*** Opening of Excerpt ***

‘This is the loudest wake up call’: National Geographic documentary ‘The Last Ice’ warns of the dire consequences of melting sea ice

National Geographic’s latest documentary, The Last Ice, tells the harrowing story of how Inuit communities in Canada and Greenland are being impacted by the melting sea ice in the Arctic.

Pikialasorsuaq is surrounded by “last ice area,” which is expected to remain when all other areas with significant summer ice will be gone. Protecting this area is essential for the surrounding communities and the sea ice dependant wildlife.

“The Arctic is warming twice as fast as the rest of the world,” Dr. Enric Sala, executive producer and National Geographic’s Explorer-in-Residence said in a panel discussion following the film’s premiere on Oct. 7. “The Inuit are really the human face of global warming, and all these activities that produce all this carbon pollution are not in the Arctic region, they are mostly in a world where we are or farther south, but they are suffering the consequences.”

“This is…one more example of how everything is connected, how everybody is connected and that if you tamper with nature, or the climate, on one part of the world, the consequences are going to be global.”

*** Close of Excerpt ***
*** Opening of Information shown ***

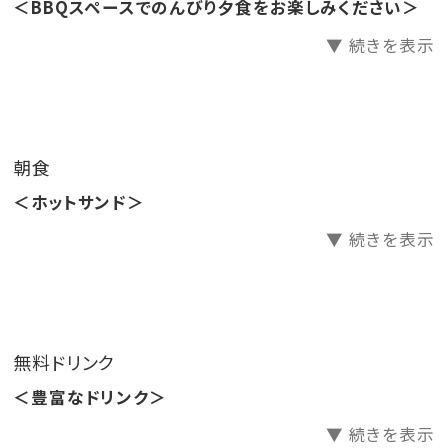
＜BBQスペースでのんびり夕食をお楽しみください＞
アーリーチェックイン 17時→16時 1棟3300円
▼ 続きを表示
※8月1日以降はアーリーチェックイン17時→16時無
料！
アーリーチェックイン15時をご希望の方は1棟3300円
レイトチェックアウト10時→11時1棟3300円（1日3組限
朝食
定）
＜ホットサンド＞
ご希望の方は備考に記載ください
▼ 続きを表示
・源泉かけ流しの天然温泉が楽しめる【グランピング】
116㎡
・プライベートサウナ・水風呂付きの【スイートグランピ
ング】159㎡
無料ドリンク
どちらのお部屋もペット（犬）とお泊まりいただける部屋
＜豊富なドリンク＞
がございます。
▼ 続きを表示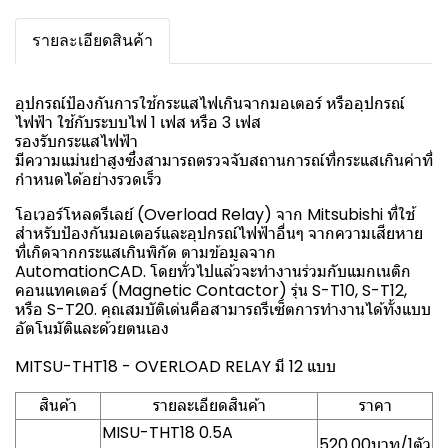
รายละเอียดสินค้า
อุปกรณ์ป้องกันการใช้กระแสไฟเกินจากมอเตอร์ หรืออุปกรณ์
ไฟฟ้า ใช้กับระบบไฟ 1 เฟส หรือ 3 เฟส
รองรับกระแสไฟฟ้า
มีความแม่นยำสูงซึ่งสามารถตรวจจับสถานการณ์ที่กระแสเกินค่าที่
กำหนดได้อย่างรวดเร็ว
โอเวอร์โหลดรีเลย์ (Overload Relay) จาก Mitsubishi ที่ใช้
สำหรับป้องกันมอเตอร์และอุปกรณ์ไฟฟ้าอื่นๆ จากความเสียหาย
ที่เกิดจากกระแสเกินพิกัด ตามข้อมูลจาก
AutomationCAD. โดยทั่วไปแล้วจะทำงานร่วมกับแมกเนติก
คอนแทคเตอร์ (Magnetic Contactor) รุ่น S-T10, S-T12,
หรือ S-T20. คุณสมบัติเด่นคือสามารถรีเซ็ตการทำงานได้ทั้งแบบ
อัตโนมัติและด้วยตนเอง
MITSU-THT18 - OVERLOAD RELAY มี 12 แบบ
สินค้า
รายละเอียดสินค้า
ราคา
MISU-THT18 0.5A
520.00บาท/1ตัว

*** Close of Information shown ***
*** Opening of Information shown ***

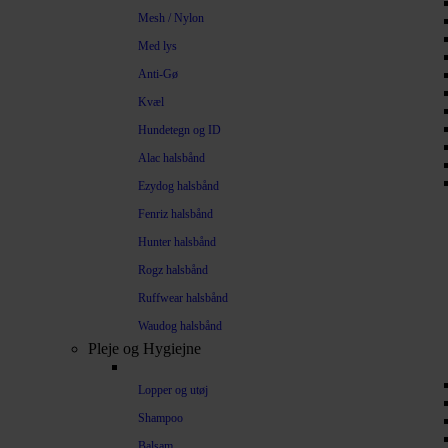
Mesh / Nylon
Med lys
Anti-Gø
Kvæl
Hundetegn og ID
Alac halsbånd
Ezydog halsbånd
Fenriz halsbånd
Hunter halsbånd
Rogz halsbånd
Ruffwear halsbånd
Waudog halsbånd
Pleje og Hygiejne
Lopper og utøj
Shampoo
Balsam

*** Close of Information shown ***

Continue the article about the documentary The Last Ice, picking up after its final quoted sentence.

▶ Expected answer:
These areas are also being threatened by industrial opportunities from oil and gas deposits, the desire for faster shipping routes and tourism through these melting areas of ice.

It was a four-year process to create The Last Ice, beginning in 2015. Director Scott Ressler revealed it was initially set to be a more scientific “traditional wildlife and sea-ice” documentary but the team quickly realized that the story was much bigger, with so many interconnected human stories to tell.

One of the people featured in the film is Maatalii Okalik, originally from Panniqtuuq, Nunavut and a known Inuit youth advocate. Through her story, among others, the documentary shows a variety of threats to how people in these areas survive, including the lives of animals, maintaining and carrying forward cultural traditions, and even the relatively unknown interconnectedness of the people in Greenland and Canada.

“The struggles that people before us had experienced as they work towards ensuring that we had rights…are the same struggles that we experience today,” Okalik said. “The same systemic racism that they’ve experienced in their daily lives, we continue to experience today.”

“Families who have lived in those regions for many generations and learning traditional practices from the knowledge keepers are having to not only adapt to a changing climate but also, essentially, having to relocate to a whole other area that impacts that knowledge transfer and ability to safely live in your homeland.”

Okalik revealed that in Nunavut alone, seven out of 10 Inuit are food insecure due to the high cost of living, because food needs to be shipped to the area by plane.

“It is very important that we have access to hunt food, because that will be our main food source in many instances, and when we can’t do that, that just exacerbates our ability to survive,” she said.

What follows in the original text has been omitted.